Вот избиение девственниц гуннами. Мешанина, кишение тел во всех возможных и невозможных ракурсах (жертвы падают, злодеи разят) — такое под силу разве что Тинторетто. Не мог молодой (автору было около тридцати) художник написать такое в середине XIV века. А вот поди ж ты — написал. И, как всегда у да Модены, каждый изверг и каждая жертва — строго индивидуальны. Вот этот лысый ответит за то, что сейчас перерезает горло вот этой блондинке. Не вообще какой-то из одиннадцати тысяч, а именно этой. Никакой коллективной ответственности, только личная вина.
Вот Урсула прощается с матушкой. Мы видим удивительное (само по себе это не удивительно, но здесь — в первый раз, а все, что впервые, продолжает оставаться удивительным, хотя само явление давно стало банальным): белокурая дочь (рослая, полноватая девица такого, я бы сказал, немецкого телосложения) похожа на пожилую интеллигентную мать ровно в той мере, в какой похожие на своих родителей дети бывают на них похожи.
Наконец про член.
Сцена крещения принца. (Без крещения жениха-язычника Урсула была не согласна.)
Несчастный юноша, почти подросток, стоит на коленях в шестигранной лохани. Безмускульное, несформированное тело, золотые кудри падают на плечи. Между ног свисает бледная сосиска, ничуть не похожая на конвенционально пристойные колбочки, аккуратно приделанные к телам античных героев.
(К слову сказать: много ли вы помните изображений наготы в работах XIV века?)
Этот непристойный жалкий отросток — центр картины. Это первое, что замечает зритель, потому что на нем сходятся все силовые линии, все диагонали композиции. Бессильная безжалостная нагота подчеркнута тем, что все вокруг, включая поддерживающих принца в купели придворных, по-средневековому плотно одеты. Более того, именно на бедного мальчика, точнее, на его хозяйство смотрят другие персонажи сцены. Вот две служанки, держащие полотенца: одна глумливо лыбится, а другая, мало того что лыбится, так еще и пальцем показывает… Перед ними какой-то странный тип (может быть, шут?). Он весь изогнулся, закрыл голову плащом, а из-под плаща тянет руку с указующим (опять-таки на это) перстом. А у самого гульфик, а в гульфике, судя по оттопыренности, дай бог всякому.
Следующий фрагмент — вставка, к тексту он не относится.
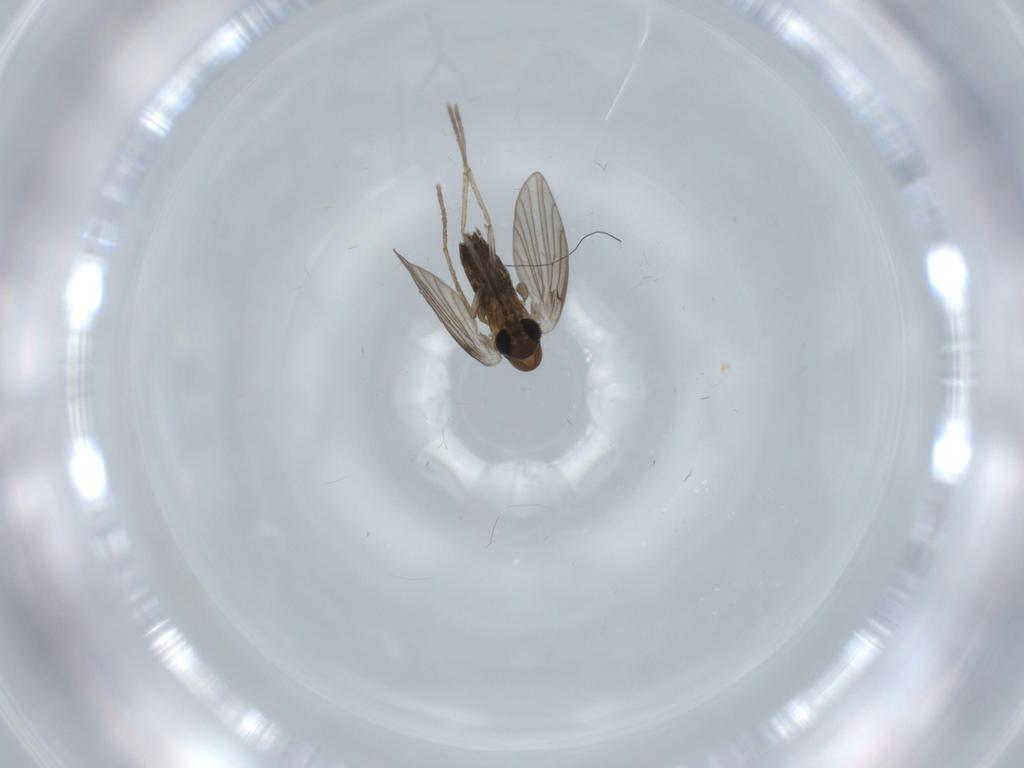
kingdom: Animalia
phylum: Arthropoda
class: Insecta
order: Diptera
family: Psychodidae
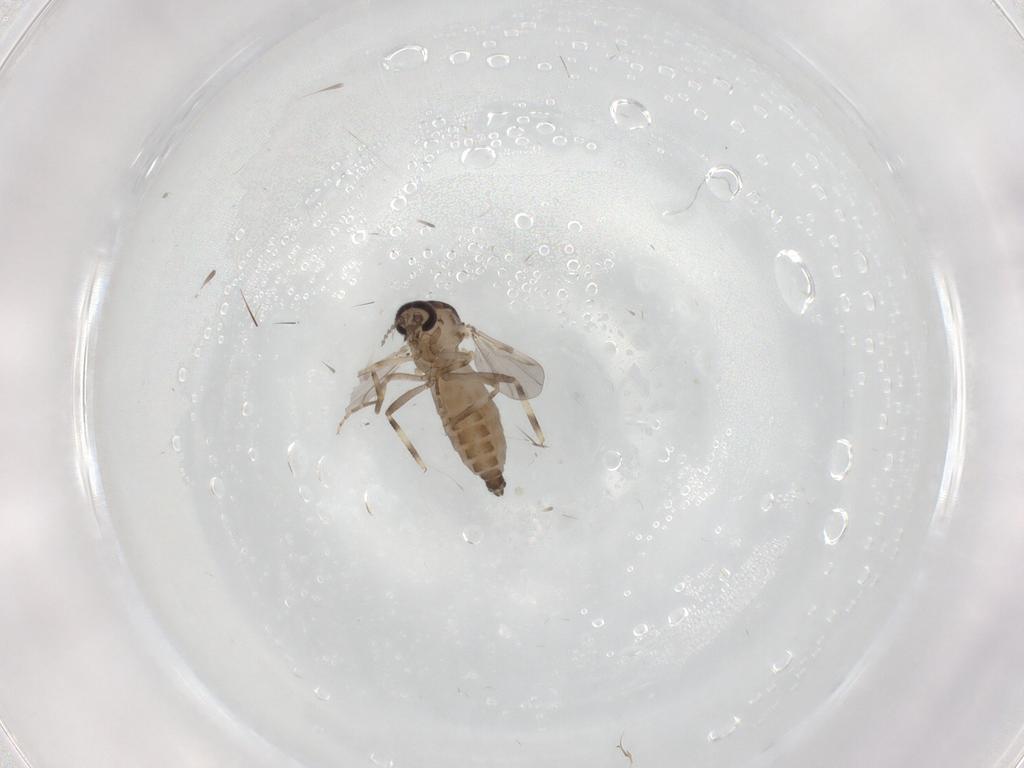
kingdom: Animalia
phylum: Arthropoda
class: Insecta
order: Diptera
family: Ceratopogonidae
Бедный принц. Вот он стоит на соседней картине, такой золотокудрый, такой нарядный, в окружении друзей, а на перчатке сидит кречет. А теперь — в сцене крещения — он без штанов выставлен на всеобщее обозрение. И это безволосое женственное тело, и этот жалкий член. Подросток, стесняющийся своей наготы, зачем-то закрывший руками не пах, а грудь. Представьте себе школьника, с которого при девочках стащили штаны и выставили на всеобщее посмешище. Убийственный натурализм Томмазо да Модены: вот она жертва, которую готов принести бедный принц во имя любви к далекой принцессе. А народ-то вокруг в покатухе. Ишь до чего довело нашего прынца желание пустить свою сосиску в дело, так ведь, поди, еще и не справится, нос не дорос.
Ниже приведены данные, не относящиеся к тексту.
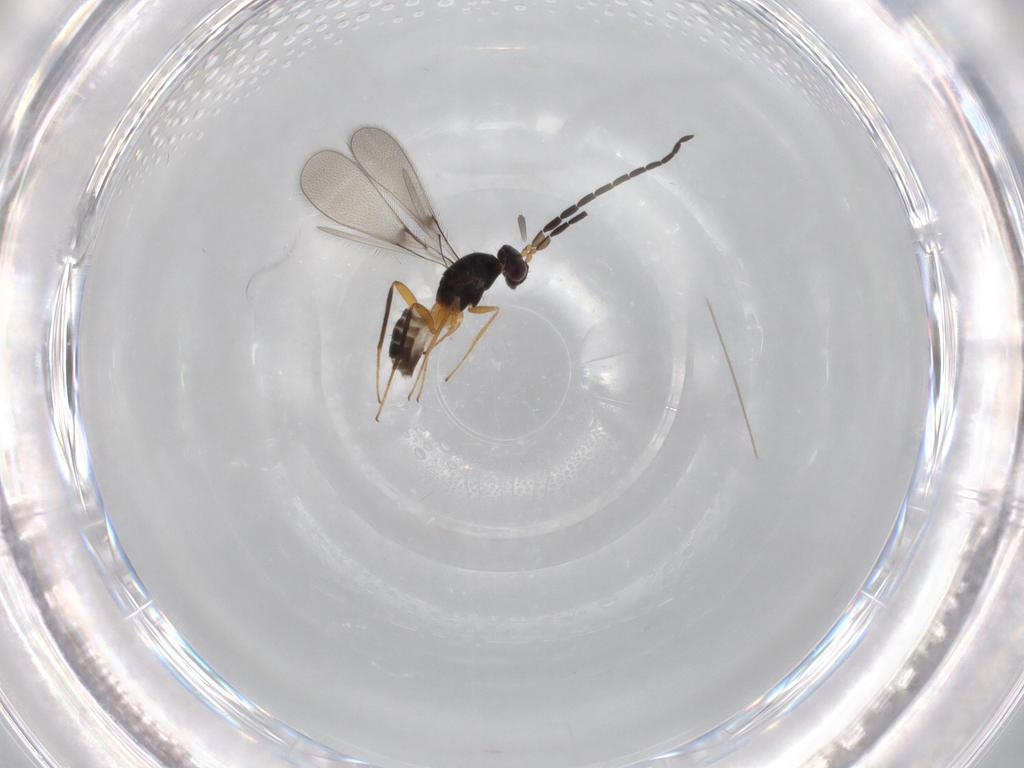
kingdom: Animalia
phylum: Arthropoda
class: Insecta
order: Hymenoptera
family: Mymaridae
Я не пишу о других фресках да Модены, которыми полон город Тревизо. Вот на коленях перед святой Урсулой стоят заказчик и заказчица. Заказчик в черном берете самого что ни на есть современного покроя, но лицо несколько стерлось, зато заказчица, долгоносая тетка средних лет, написана так, что если бы я ее встретил в толпе, то немедленно бы узнал. Вот святые, наводящие на мысль о XVI, но никак не о XIV веке. Да нет, пожалуй, что и у Тициана с Тинторетто есть своя мера условности, а здесь, в упоении от открытия реальности, художник не дает этой реальности ни малейшего спуска.
Почему Джотто ди Бондоне — наше всё, а Томмазо да Модена — курьезный свидетель изобретения очков? Может быть, потому, что все (все до одной!) его работы находятся в городе Тревизо? Это что-то вреде Калуги. От Москвы (как от Венеции) в двух шагах, но кто же поедет в Калугу? Впрочем, и это объяснение не работает. Если бы кто-то сумел вовремя объяснить, как прекра-сен, как революционен Томмазо да Модена, все бы рванули в Тревизо (от Венеции Тревизо ближе, чем Падуя, двадцать минут на электричке), как сейчас, если есть хоть один лишний денек, едут в Падую, чтобы увидеть Скровеньи.